Texas Cycling Laws You Should Know

There is no doubt that bicycling can be dangerous, particularly because bicyclists typically operate around other vehicles, trucks, buses, etc. However, it is important to understand that bicycles are generally considered vehicles under state law and should be afforded the same rights as other vehicles. Conversely, bicyclists are required to follow traffic laws when they are on the roadway. Some of the basic bicycle laws in Texas are as follows:

  • Bicyclists should only ride on streets, roadways, bike paths, and other routes specifically designated for bicycle riding.
  • Bicycles should not be ridden into bicycle racks. Rather, a bicyclist should dismount upon arrival and place their bike into an available space.
  • Bicycles are considered vehicles, and the bicyclist must obey all traffic laws, signs, and signals. This includes stopping at all stop signs and all red lights.
  • Bicyclists may ride two-abreast on the roadway, but shall not impede the normal and reasonable flow of traffic.
  • A person using a bicycle may not carry more passengers then the bicycle is designated for.
  • Bicyclists may not carry any objects that prevent them from keeping at least one hand on the handlebars.
  • Bicyclists must extend their hands to perform arm signals regarding their intent to stop or turn.
  • Every bicycle must be equipped with a brake capable of making the braked wheel skid on dry, clean, and level pavement.
  • Bicycles can only be operated at nighttime if they are equipped with a headlamp that is visible from a distance of 500 feet in front of the bike and a rear red reflector or red lamp visible from a distance of 300 feet or 500 feet, respectively.
  • A bicycle rider who is moving slower than other traffic on the roadway should ride as near as possible to the right curb or right edge of the roadway.

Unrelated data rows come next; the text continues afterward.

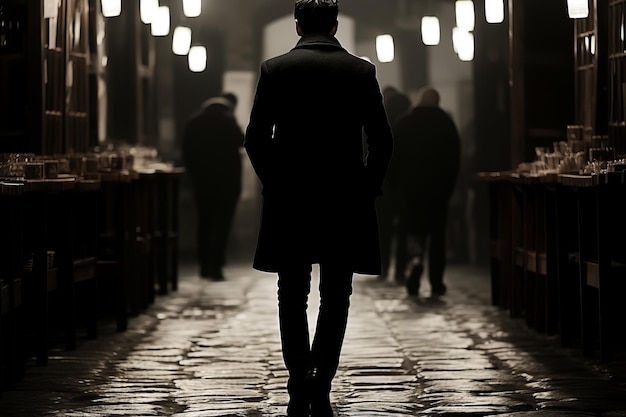
Find the location of a particular element. windows is located at coordinates (576, 71), (86, 65).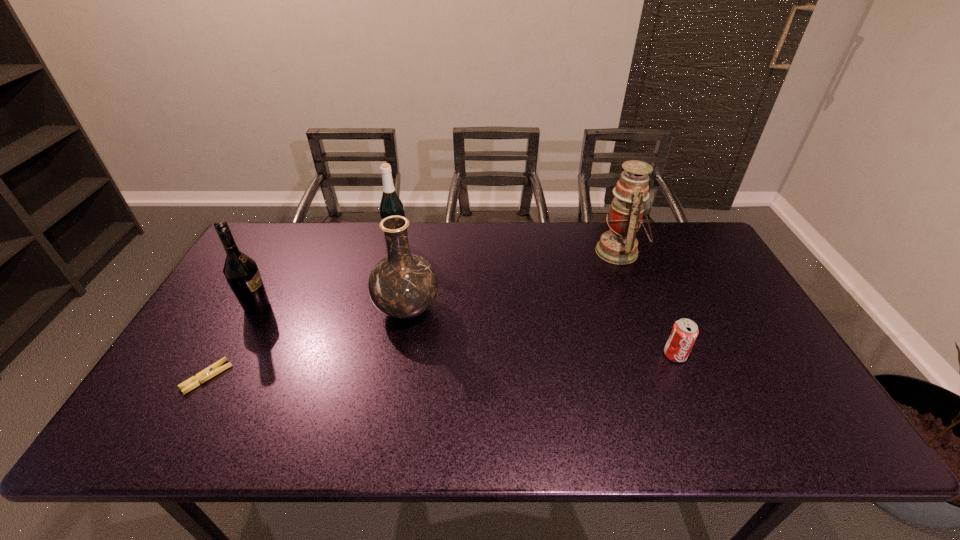
At what (x,y) coordinates should I click in order to perform the action: click on empty space between the fifth tallest object and the left wine bottle. Please return your answer as a coordinate pair (x, y). Looking at the image, I should click on (467, 331).

Image resolution: width=960 pixels, height=540 pixels. In order to click on empty location between the vase and the soda can in this screenshot , I will do `click(540, 332)`.

Identify which object is the fourth nearest to the shortest object. Please provide its 2D coordinates. Your answer should be formatted as a tuple, i.e. [(x, y)], where the tuple contains the x and y coordinates of a point satisfying the conditions above.

[(619, 245)]

Identify which object is located as the fourth nearest to the clothespin. Please provide its 2D coordinates. Your answer should be formatted as a tuple, i.e. [(x, y)], where the tuple contains the x and y coordinates of a point satisfying the conditions above.

[(619, 245)]

Locate an element on the screen. The height and width of the screenshot is (540, 960). free region that satisfies the following two spatial constraints: 1. on the label of the farther wine bottle; 2. on the left side of the soda can is located at coordinates (372, 355).

Identify the location of vacant region that satisfies the following two spatial constraints: 1. on the label of the fifth tallest object; 2. on the right side of the right wine bottle. The width and height of the screenshot is (960, 540). (372, 355).

The height and width of the screenshot is (540, 960). What are the coordinates of `free region that satisfies the following two spatial constraints: 1. on the label of the nearer wine bottle; 2. on the back side of the soda can` in the screenshot? It's located at (231, 355).

Locate an element on the screen. The height and width of the screenshot is (540, 960). free space that satisfies the following two spatial constraints: 1. on the label of the second shortest object; 2. on the left side of the right wine bottle is located at coordinates (372, 355).

You are a GUI agent. You are given a task and a screenshot of the screen. Output one action in this format:
    pyautogui.click(x=<x>, y=<y>)
    Task: Click on the vacant area in the image that satisfies the following two spatial constraints: 1. on the label of the right wine bottle; 2. on the label of the left wine bottle
    
    Given the screenshot: What is the action you would take?
    pyautogui.click(x=383, y=307)

This screenshot has height=540, width=960. I want to click on free space that satisfies the following two spatial constraints: 1. on the back side of the oil lamp; 2. on the left side of the vase, so click(417, 252).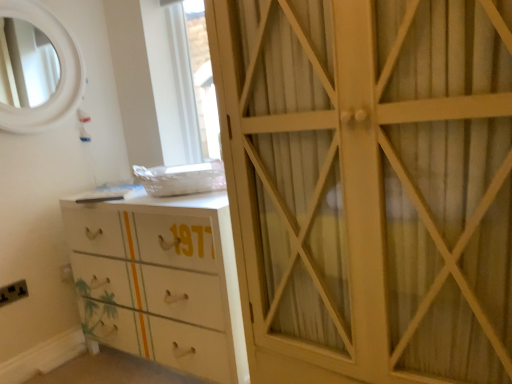
Question: Does point (131, 279) appear closer or farther from the camera than point (404, 362)?

Choices:
 (A) closer
 (B) farther

Answer: (B)

Question: From the image's perspective, is white glossy chest of drawers at lower left above or below white wood cabinet at right?

Choices:
 (A) below
 (B) above

Answer: (A)

Question: Which object is positioned closest to the white wood cabinet at right?

Choices:
 (A) white glossy chest of drawers at lower left
 (B) black plastic electric outlet at lower left

Answer: (A)

Question: Which is nearer to the white wood cabinet at right?

Choices:
 (A) black plastic electric outlet at lower left
 (B) white glossy chest of drawers at lower left

Answer: (B)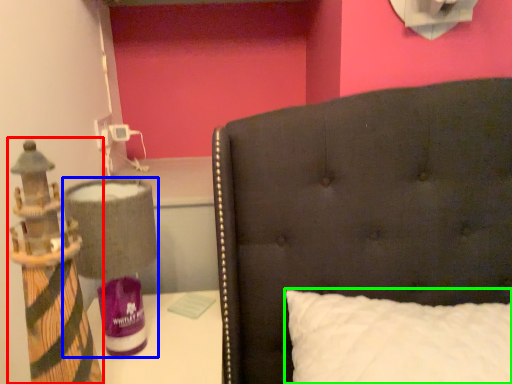
Question: Considering the real-world distances, which object is closest to toy (highlighted by a red box)? table lamp (highlighted by a blue box) or pillow (highlighted by a green box).

Choices:
 (A) table lamp
 (B) pillow

Answer: (A)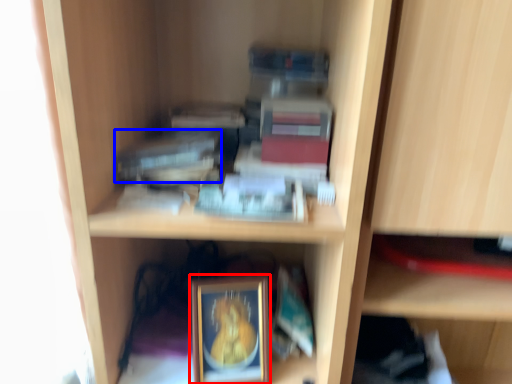
Question: Which of the following is the farthest to the observer, picture frame (highlighted by a red box) or paperback book (highlighted by a blue box)?

Choices:
 (A) picture frame
 (B) paperback book

Answer: (A)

Under the following circumstances, bicyclists are allowed to take the full lane of travel:

  • When the person is passing another vehicle moving in the same direction.
  • What the person is preparing to make a left turn at an intersection or onto a private road or driveway.
  • When there are unsafe conditions on the roadway that prohibit riding safely near the right side of the road.
  • When the lane is substandard width, making it unsafe for a bicyclist and motor vehicle to travel side by side.

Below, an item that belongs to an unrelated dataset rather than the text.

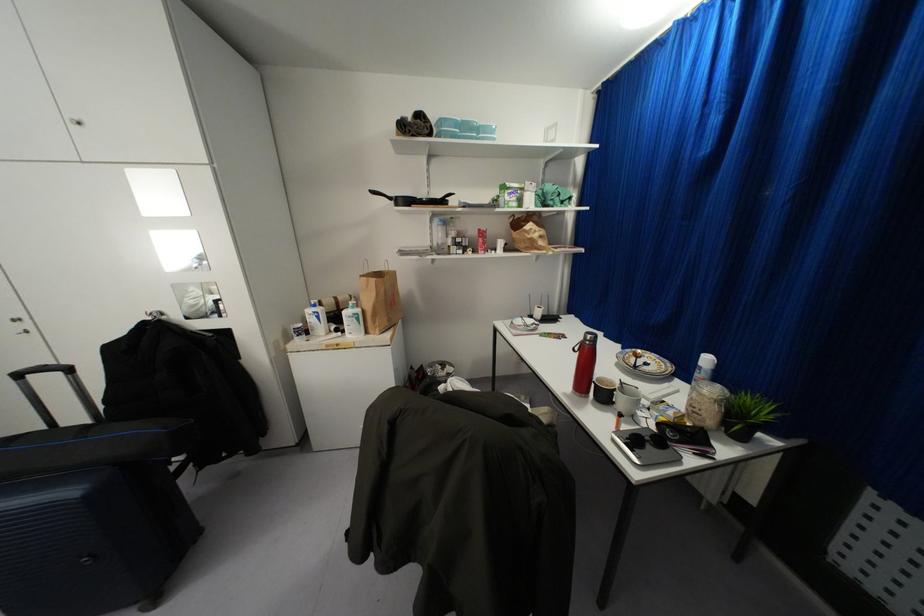
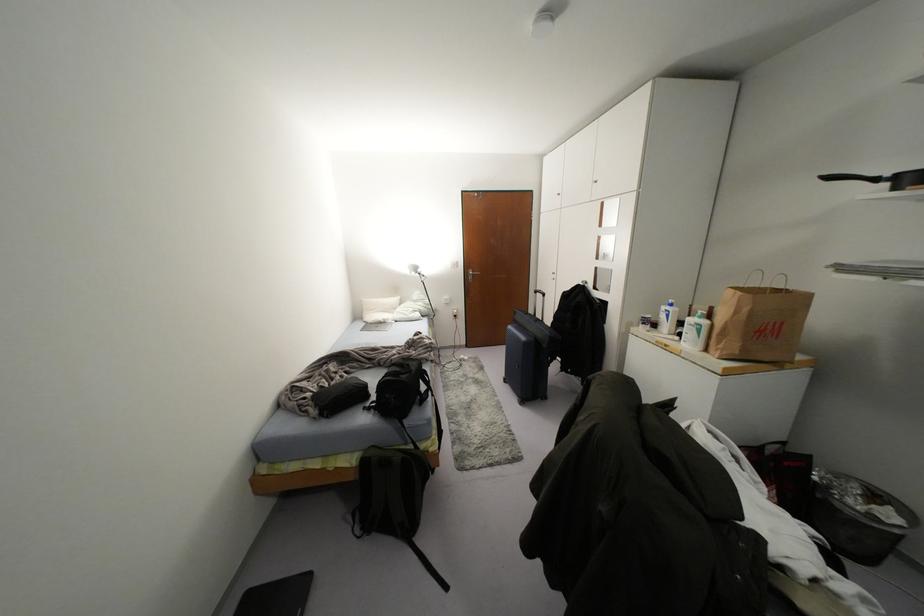
Where in the second image is the point corresponding to point 317,315 from the first image?

(666, 315)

While Texas does not have a statewide helmet law requirement for bicyclists, all bicycle riders, including electric bicycle riders, are strongly encouraged to wear helmets to protect them from open head wounds and traumatic brain injuries.

Texas Bicycle Accident Statistics

According to the Texas Department of Transportation, there were 2,547 total bicycle crashes reported during the latest year of data available. Out of these incidents, there were:

  • 16 fatalities
  • 312 suspected serious injuries
  • 1,102 non-incapacitating injuries
  • 878 possible injuries

When looking at this data, it is clearly evident that bicycle operators have a high probability of being injured in the event a collision occurs with another passenger vehicle on the roadway. By following the laws mentioned above, both drivers and bicycle riders will take steps to mitigate risks and stay safe on the roadway.